Intel has started talking about about Knights Ferry, the manycore development platform that precedes the Knights Corner chip. Both are part of the Many Integrated Core (MIC) architecture announced in May; Knights Ferry was briefed by Kirk Skaugen ISC’10.
PGI’s Michael Wolfe wrote an interesting overview of Knights Ferry for HPCwire late last week that compares the chip to Fermi and discussed the similarities to Larrabee, the little platform that couldn’t.

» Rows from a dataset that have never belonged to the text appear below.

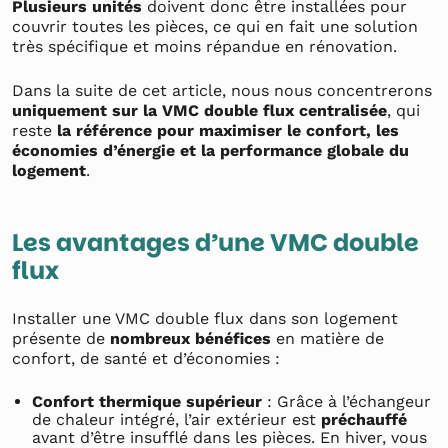
Plusieurs unités
doivent donc être installées pour
couvrir toutes les pièces, ce qui en fait une solution
très spécifique et moins répandue en rénovation.
Dans la suite de cet article, nous nous concentrerons
uniquement sur la VMC double flux centralisée
, qui
reste
la référence pour maximiser le confort, les
économies d’énergie et la performance globale du
logement
.
Les avantages d’une VMC double
flux
Installer une VMC double flux dans son logement
présente de
nombreux bénéfices
en matière de
confort, de santé et d’économies :
Confort thermique supérieur
: Grâce à l’échangeur
de chaleur intégré, l’air extérieur est
préchauffé
avant d’être insufflé dans les pièces. En hiver, vous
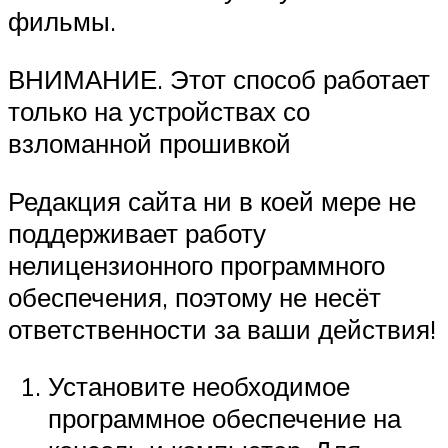
фильмы.
ВНИМАНИЕ. Этот способ работает
только на устройствах со
взломанной прошивкой
Редакция сайта ни в коей мере не
поддерживает работу
нелицензионного программного
обеспечения, поэтому не несёт
ответственности за ваши действия!
Установите необходимое
программное обеспечение на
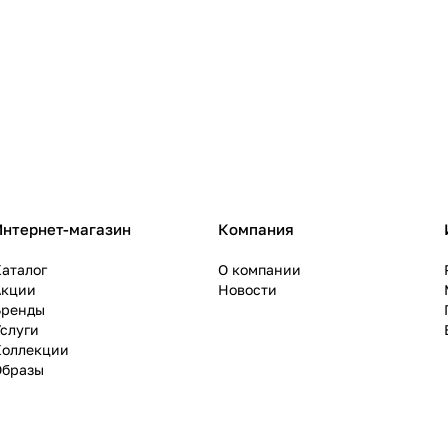
Интернет-магазин
Компания
аталог
О компании
Акции
Новости
Бренды
слуги
Коллекции
Образы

The Knights Ferry has 32 x86 cores on chip, each with 32KB L1 instruction cache, 32KB L1 data cache, and 256KB L2 cache. I will refer to them as 32 processors. Each processor has a vector unit, essentially a very wide (512 bits or 16 floats) SSE unit, allowing 16 single precision floating point operations in a single instruction. Double-precision compute throughput is half that of single-precision. The 32 data caches are kept coherent by a ring network, which is also the connection to the on-chip memory interface(s). Each processor supports a multithreading depth of four, enough to keep the processor busy while filling an L1 cache miss. The Knights Ferry is implemented on a PCI card, and has its own memory, connected to the host memory through PCI DMA operations. This interface may change in future editions, but Intel advertises the MIC as “an Intel Co-Processor Architecture.” This could be taken as acknowledgement that accelerators can play a legitimate role in the high performance market.